# Is DIRECTV2PC technically RVU?



## cypherx (Aug 27, 2010)

Is the DirecTV2PC application technically using RVU technology? The UI that comes over onto the PC looks just like the real DirecTV UI, just upscaled a little bit to fit the PC's display. So is this real working RVU technology in use today? If so, that's pretty cool.

What is RVU? Link: 
http://www.rvualliance.org/about_rvu

So couldn't TV manufacturers build an RVU client inside of them, and then you could theoretically hang that flat screen on the wall and have no set top box connected to it? The DVR could be in another room for all that matter, and you could use the TV's remote (or the receiver's remote via RF).


----------



## RAD (Aug 5, 2002)

For question #1, AFAIK DirecTV2PC is NOT a RVU client. Yes the look and feel is the same as a HD DVR but that's the PC client presenting that, it's not coming from the HD DVR.
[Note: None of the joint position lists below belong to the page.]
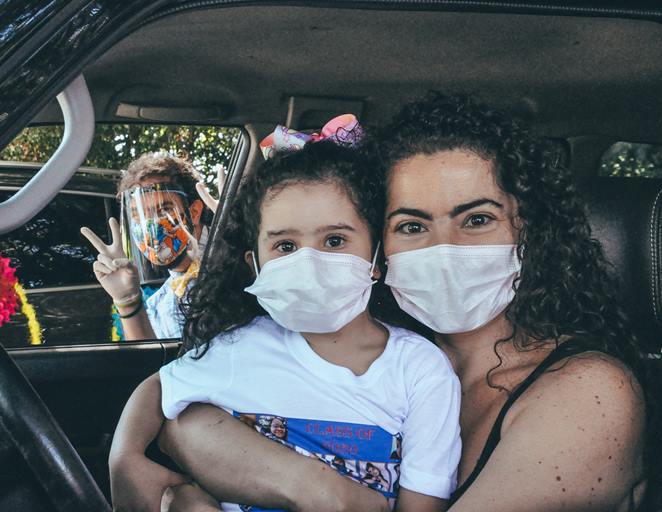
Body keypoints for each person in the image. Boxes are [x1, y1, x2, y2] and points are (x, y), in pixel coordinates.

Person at [149, 93, 648, 512]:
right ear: (376, 250)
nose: (442, 249)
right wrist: (312, 486)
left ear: (528, 229)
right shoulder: (373, 355)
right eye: (412, 226)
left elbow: (190, 431)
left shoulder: (589, 391)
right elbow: (179, 420)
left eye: (476, 219)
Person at [108, 137, 462, 512]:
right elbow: (158, 387)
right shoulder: (240, 348)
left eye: (335, 240)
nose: (309, 262)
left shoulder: (420, 369)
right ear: (254, 264)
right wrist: (125, 457)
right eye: (286, 247)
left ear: (375, 257)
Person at [81, 153, 211, 340]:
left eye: (164, 210)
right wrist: (127, 301)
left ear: (194, 212)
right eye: (139, 216)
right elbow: (150, 363)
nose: (150, 225)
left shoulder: (233, 266)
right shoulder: (160, 302)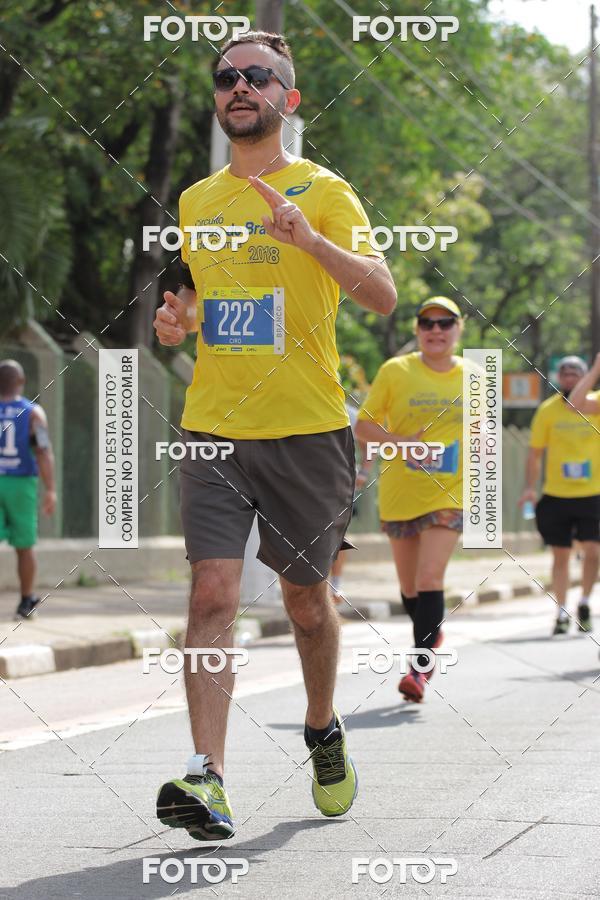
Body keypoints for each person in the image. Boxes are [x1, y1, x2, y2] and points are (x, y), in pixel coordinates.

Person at [152, 31, 396, 841]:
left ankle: (322, 728)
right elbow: (197, 305)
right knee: (212, 594)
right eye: (226, 78)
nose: (239, 86)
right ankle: (208, 778)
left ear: (288, 99)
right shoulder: (197, 201)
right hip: (215, 428)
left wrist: (308, 240)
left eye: (259, 76)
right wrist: (175, 322)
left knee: (304, 602)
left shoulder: (327, 192)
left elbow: (383, 296)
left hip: (309, 430)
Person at [355, 297, 464, 703]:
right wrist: (399, 442)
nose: (436, 330)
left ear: (459, 328)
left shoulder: (475, 377)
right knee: (410, 589)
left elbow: (486, 435)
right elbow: (363, 426)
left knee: (429, 578)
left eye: (445, 322)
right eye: (427, 322)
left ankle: (418, 669)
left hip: (451, 492)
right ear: (418, 330)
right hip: (401, 491)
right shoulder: (395, 371)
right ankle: (431, 632)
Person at [520, 356, 600, 635]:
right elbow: (535, 454)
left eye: (575, 372)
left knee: (593, 551)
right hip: (557, 494)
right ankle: (562, 611)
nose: (569, 377)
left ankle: (586, 602)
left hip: (593, 493)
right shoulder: (547, 410)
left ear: (585, 374)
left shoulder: (596, 403)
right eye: (564, 372)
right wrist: (530, 487)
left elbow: (578, 403)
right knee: (561, 555)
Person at [0, 360, 56, 620]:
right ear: (21, 383)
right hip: (21, 482)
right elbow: (43, 450)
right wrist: (50, 489)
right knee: (25, 545)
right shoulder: (33, 413)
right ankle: (25, 602)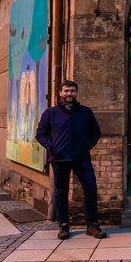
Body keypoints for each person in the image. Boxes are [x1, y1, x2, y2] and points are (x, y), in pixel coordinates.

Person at [35, 80, 107, 240]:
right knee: (61, 192)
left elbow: (96, 132)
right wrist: (53, 147)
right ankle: (63, 225)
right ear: (60, 93)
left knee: (91, 189)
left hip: (81, 158)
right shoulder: (50, 113)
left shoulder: (85, 112)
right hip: (59, 159)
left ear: (76, 93)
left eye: (72, 91)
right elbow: (40, 134)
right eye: (66, 91)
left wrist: (86, 145)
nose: (69, 94)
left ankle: (92, 225)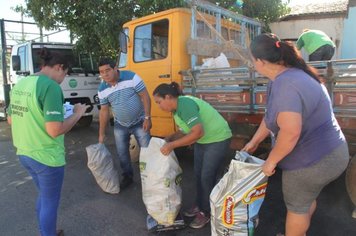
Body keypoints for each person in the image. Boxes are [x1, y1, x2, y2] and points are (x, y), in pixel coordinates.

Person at [243, 33, 349, 236]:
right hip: (332, 153)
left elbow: (290, 133)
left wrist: (270, 162)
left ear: (260, 61)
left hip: (312, 162)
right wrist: (254, 141)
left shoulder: (286, 85)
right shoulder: (288, 76)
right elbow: (271, 117)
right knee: (306, 198)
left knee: (296, 207)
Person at [7, 48, 89, 236]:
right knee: (50, 201)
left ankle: (46, 230)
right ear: (59, 67)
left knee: (44, 196)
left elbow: (12, 119)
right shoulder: (51, 87)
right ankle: (47, 233)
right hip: (46, 156)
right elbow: (55, 130)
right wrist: (77, 114)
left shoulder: (21, 84)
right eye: (66, 74)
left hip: (24, 153)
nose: (64, 78)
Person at [152, 82, 232, 229]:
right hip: (204, 140)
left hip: (218, 138)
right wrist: (170, 137)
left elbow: (197, 132)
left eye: (159, 102)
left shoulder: (185, 105)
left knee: (207, 177)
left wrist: (172, 145)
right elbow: (185, 130)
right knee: (198, 175)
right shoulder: (176, 109)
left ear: (168, 97)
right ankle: (201, 204)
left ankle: (207, 212)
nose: (159, 106)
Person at [97, 57, 151, 189]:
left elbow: (145, 96)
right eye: (102, 72)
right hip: (120, 125)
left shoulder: (131, 77)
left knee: (147, 152)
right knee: (122, 154)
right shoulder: (102, 88)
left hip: (139, 122)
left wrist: (148, 118)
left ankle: (151, 177)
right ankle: (127, 176)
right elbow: (104, 111)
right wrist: (101, 134)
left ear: (115, 68)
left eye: (108, 70)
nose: (105, 74)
For question #2, yes that's the point of RVU, the server does all the presentation work and the client just does a bit for bit mapping on the display. So if the TV has the RVU client built into it then it should be able to acess the DirecTV media server that was demo'ed back earlier this year.


----------



## cypherx (Aug 27, 2010)

Ok, so theoretically DirecTV2PC could be updated to be an RVU client, and they could throw in access to live TV and guide features (of course you would need an available tuner - not locked doing a recording)...
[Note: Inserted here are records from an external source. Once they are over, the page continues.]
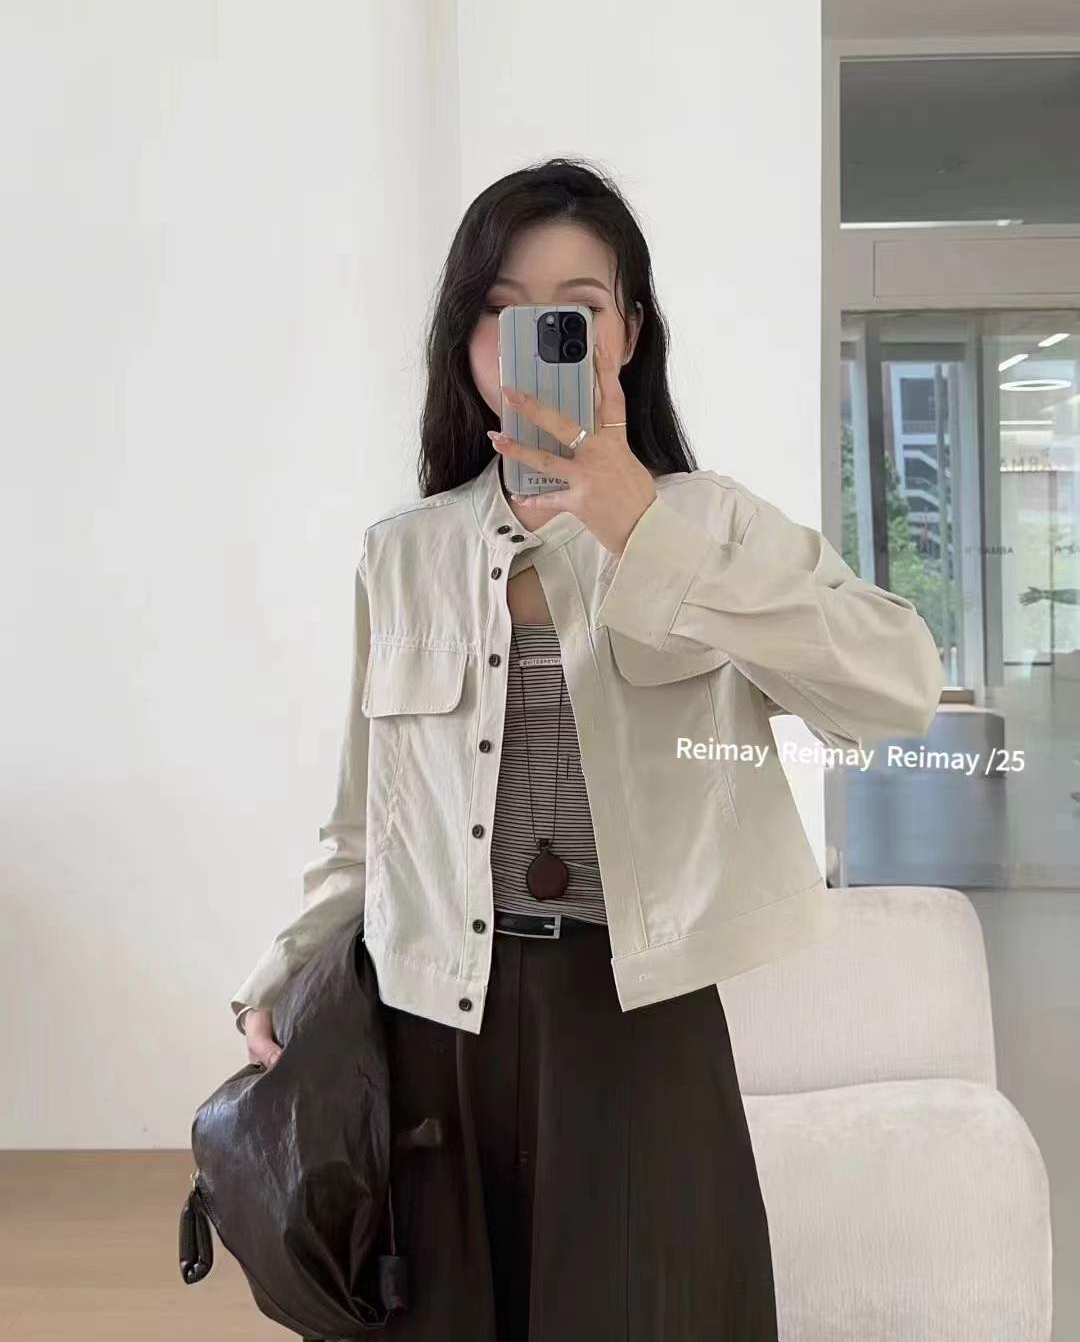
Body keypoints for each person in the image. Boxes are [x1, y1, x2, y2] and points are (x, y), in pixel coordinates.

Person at [230, 157, 944, 1340]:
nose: (534, 337)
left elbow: (898, 689)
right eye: (501, 308)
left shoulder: (710, 524)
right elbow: (366, 828)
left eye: (573, 309)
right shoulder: (402, 555)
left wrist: (641, 527)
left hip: (637, 1024)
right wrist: (280, 974)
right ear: (465, 342)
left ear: (627, 335)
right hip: (433, 1027)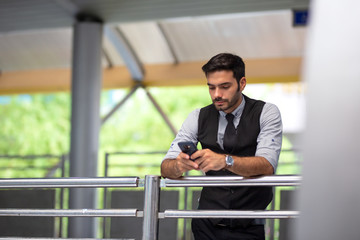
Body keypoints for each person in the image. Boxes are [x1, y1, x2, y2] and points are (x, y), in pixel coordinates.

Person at [161, 53, 282, 240]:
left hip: (249, 225)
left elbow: (267, 165)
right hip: (206, 224)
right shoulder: (197, 117)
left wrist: (226, 161)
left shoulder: (266, 112)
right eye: (211, 88)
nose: (217, 94)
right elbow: (165, 167)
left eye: (225, 87)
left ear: (242, 83)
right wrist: (178, 166)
The RVU technology seems like a pretty smart way to go.


----------



## RAD (Aug 5, 2002)

cypherx said:


> Ok, so theoretically DirecTV2PC could be updated to be an RVU client, and they could throw in access to live TV and guide features (of course you would need an available tuner - not locked doing a recording)...
> 
> The RVU technology seems like a pretty smart way to go.


Yes it could, but they would need to have a RVU server out in order to do that, and there isn't one available currently.


----------



## HoTat2 (Nov 16, 2005)

cypherx said:


> Ok, so theoretically DirecTV2PC could be updated to be an RVU client, and they could throw in access to live TV and guide features (of course you would need an available tuner - not locked doing a recording)...
> 
> *The RVU technology seems like a pretty smart way to go.*


Well actually there's some controversy as to whether RVU is really the smartest or even fairest way to go on matters as the various RVU client manufacturers are still at the mercy of the programming providers like DirecTV who will still maintain control over the presentation and interactivity of the UI.
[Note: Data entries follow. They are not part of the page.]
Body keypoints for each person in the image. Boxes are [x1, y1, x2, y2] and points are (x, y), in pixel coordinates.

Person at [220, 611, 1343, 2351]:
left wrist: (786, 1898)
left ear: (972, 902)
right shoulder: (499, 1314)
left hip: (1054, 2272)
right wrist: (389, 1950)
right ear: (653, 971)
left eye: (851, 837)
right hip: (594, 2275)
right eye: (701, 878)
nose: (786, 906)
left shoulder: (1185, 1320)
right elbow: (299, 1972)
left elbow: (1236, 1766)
This is why as an alternative in the other direction the FCC may mandate a system called the "AllVid" Gateway through which all MSOs of both satellite and cable must provide as an option standard IP streams over the home network to clients built by individual manufacturers who may then design their own display UIs to present them and schemes to interact with them.

http://www.dbstalk.com/showthread.php?t=176115&highlight=rvu


----------



## bleggett29 (Feb 2, 2008)

Not RVU related but DirecTV2PC related:

It is possible to customize the GUI of DirecTV2PC. The most simple is to change the background pic. The most difficult would be to change the font size of the displayed text. I had several screen caps of various modifications but the only one I can find is a simple background change from 2 years ago.
Other mods I've done were to increase the number of shows displayed in the playlist, move around the title, date, etc.. My favorite was upgrading the channel logos. Mostly upgrading the local channels to actual local logos.


----------



## swspjcd (May 22, 2007)

Sorry to revive and old topic, but I just wondered if anyone had heard of windows RVU software to access the HR34 remotely including live TV access. From what I've read, RVU is just another piece of DLNA which makes me think it's possible. Maybe, DTV can add it in the next Directv2PC version so I don't have to buy yet another TV, or even make a paid piece of software with RVU capabilities. I'm sure others would love to see a software solution.


----------



## Rtm (Oct 18, 2011)

swspjcd said:


> Sorry to revive and old topic, but I just wondered if anyone had heard of windows RVU software to access the HR34 remotely including live TV access. From what I've read, RVU is just another piece of DLNA which makes me think it's possible. Maybe, DTV can add it in the next Directv2PC version so I don't have to buy yet another TV, or even make a paid piece of software with RVU capabilities. I'm sure others would love to see a software solution.


*NO!*


----------